In our last blog post, we explored why organizations need to budget, this week we will explore four best practices as a company enters budget season.

1. Messaging. Setting the tone from the top of the house ensures that everyone hears and interprets the same messaging around budgeting intent and expectations. Make no mistake, budgeting is NOT solely a finance exercise. It is crucially strategic, and everyone should be empowered to be a cost manager.

2. Project Management. The optimal image here is ‘herding kittens.’ While that image is somewhat hyperbolic, sometimes managing a budget can feel a bit like that. But one thing to remember here – you make the rules. Herd your kittens using constant communication, strict policy, embedded controls, and the right tools and technology. Invest in these tools now, and make sure that they are in place for the upcoming budget season. Calendars, critical pathing, dependencies, sequencing, and transparency are the best practices to nailing the project management. The tool that you use for budgeting should have project management features built right in, or else you will need to manage this aspect manually or with another PM tool.

3. Manage backward from your board meetings, allowing time for preparation of materials, consolidation, C-suite review and adjustments, VP reviews, etc. If you are new to overseeing a budget cycle, reviewing prior year calendars can be helpful. Due dates should be realistic and allow for slippage (because…. hey, life happens). Buy in on calendar due dates is also key – people like to be part of the solution, not have deliverables forced upon them.
Finally, as a best practice seek to shorten planning cycles each year (incrementally) using these tools and processes. In a report from Radius Global Research in 2018, two-thirds of respondents said that their company’s financial planning, forecasting, and reporting processes were highly inefficient, with 25 percent complaining that their budgeting process takes four months or longer.

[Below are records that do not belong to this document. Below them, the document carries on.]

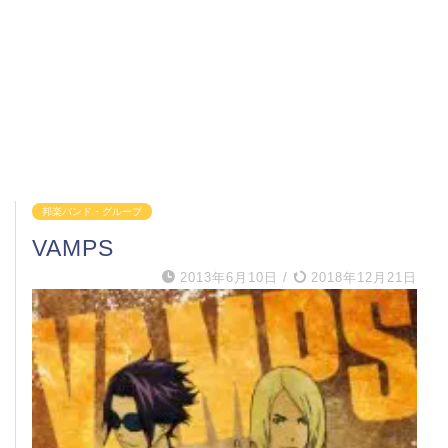
邦楽バンド・グループ
VAMPS
2013年6月10日
/
2018年12月21日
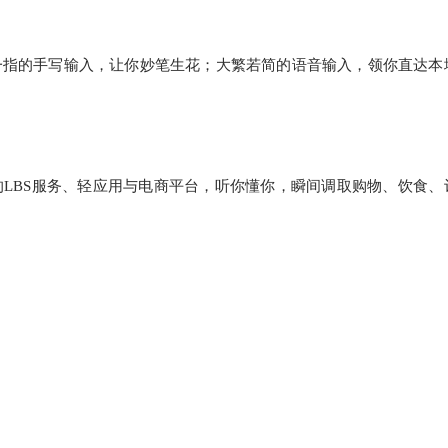
一指的手写输入，让你妙笔生花；大繁若简的语音输入，领你直达本
的LBS服务、轻应用与电商平台，听你懂你，瞬间调取购物、饮食、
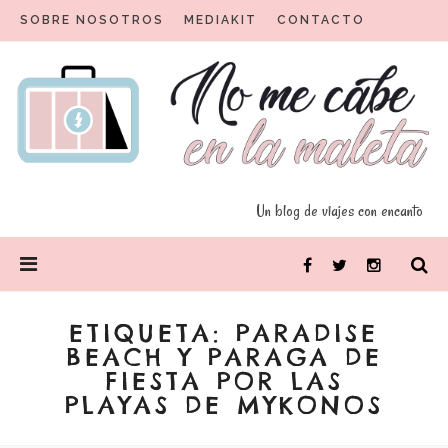
Skip
SOBRE NOSOTROS
MEDIAKIT
CONTACTO
to
content
Un blog para viajeros con encanto
No me cabe en la maleta
Un blog de viajes con encanto
PRIMARY
Facebook
Twitter
Instagram
MENU
ETIQUETA:
PARADISE
BEACH Y PARAGA DE
FIESTA POR LAS
PLAYAS DE MYKONOS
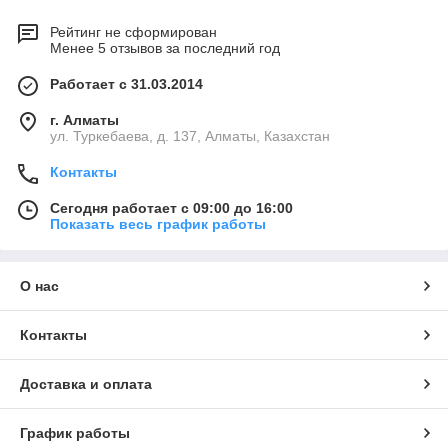
Рейтинг не сформирован
Менее 5 отзывов за последний год
Работает с 31.03.2014
г. Алматы
ул. Туркебаева, д. 137, Алматы, Казахстан
Контакты
Сегодня работает с 09:00 до 16:00
Показать весь график работы
О нас
Контакты
Доставка и оплата
График работы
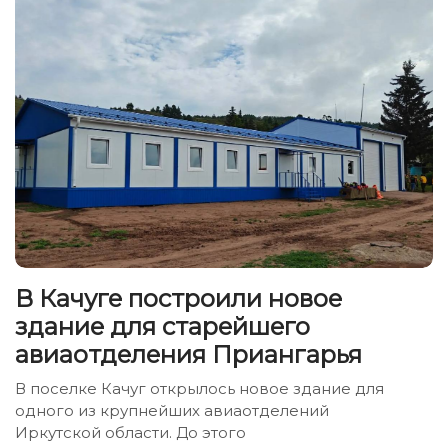
В Качуге построили новое
здание для старейшего
авиаотделения Приангарья
В поселке Качуг открылось новое здание для
одного из крупнейших авиаотделений
Иркутской области. До этого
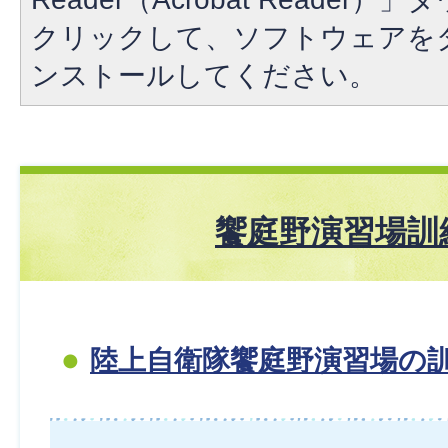
クリックして、ソフトウェアを
ンストールしてください。
饗庭野演習場訓
陸上自衛隊饗庭野演習場の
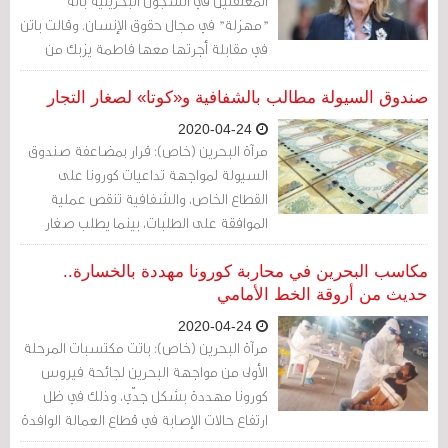
المعتقلين في السجون البحرينية بأنه
"مهزلة" في مجال حقوق الإنسان. وقالت باتن
في مقابلة أجرتها معها فاطمة يزبك من
معهد الخليج للديمقراطية وحقوق الإنسان
إنه "حتى من دون وجود فيروس كورونا، لم
صندوق السيولة مطالب بالشفافية و«كوتا» لصغار التجار
يعد هذا الأمر مقبولًا في المجتمع الحديث حول
2020-04-24
العالم".
مرآة البحرين (خاص): قرار بمضاعفة صندوق
السيولة لمواجهة تداعيات كورونا على
القطاع الخاص، والشفافية تنقص عملية
الموافقة على الطلبات، بينما يطلب صغار
التجار «كوتا» لمشروعاتهم التي تعد المتضرر
الأكبر من «الفيروس».
مكاسب البحرين في محاربة كورونا مهددة بالخسارة..
حديث من أروقة الخط الأمامي
2020-04-24
مرآة البحرين (خاص): باتت مكتسبات المرحلة
الأولى من مواجهة البحرين لجائحة فيروس
كورونا مهددة بشكل جدّي، وذلك في ظل
ارتفاع حالات الإصابة في قطاع العمالة الوافدة
التي تعاني بالأصل ظروفاً صعبة واستغلالاً من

Relationships and partnering. In part one of this blog series, we mentioned root canals. When it comes to budgeting, there will always be a contingent of budget owners that look at the budget cycle with disdain and dread. Their view is that budgeting is an administrative activity, wrought with bureaucracy. They feel disconnected to outcomes (it is just a finance exercise, and my numbers never make it into the final version), and an intrusion into their ‘day job’. This is unfortunate, but common when relationships and partnering are not part of the broad planning design. With budget owners, make the process feel as least intrusive as possible, reduce strain and stress.
In fact, in using your Budgeting tools – ensure that the part(s) that they own are made completely clear, and as simple as possible to access and complete. By making budget owners jobs easier, they are more apt to put deliberate thought into the numbers rather than racing to just get numbers into an Excel template. They will budget for reality, not to please others.

Do these tensions look familiar?

A best practice is finding the right balance of ‘top down and bottom up’. If your company does not choose to utilize Zero Based Budgeting, having an enterprise planning resource control for top down guidance (sales growth, merit increases, rents, depreciation ,taxes, etc.) ensures that there is no onus of judgement and interpretation on the individual budget owners.  Once certain items have been adjusted for top down guidance, placing the templates into the hands of the budget owners to simply do ‘their part’ makes the whole experience much easier. Allow for budget owners to provide input where their operations and department may be unique, and their insight into those lines for the budget are crucial.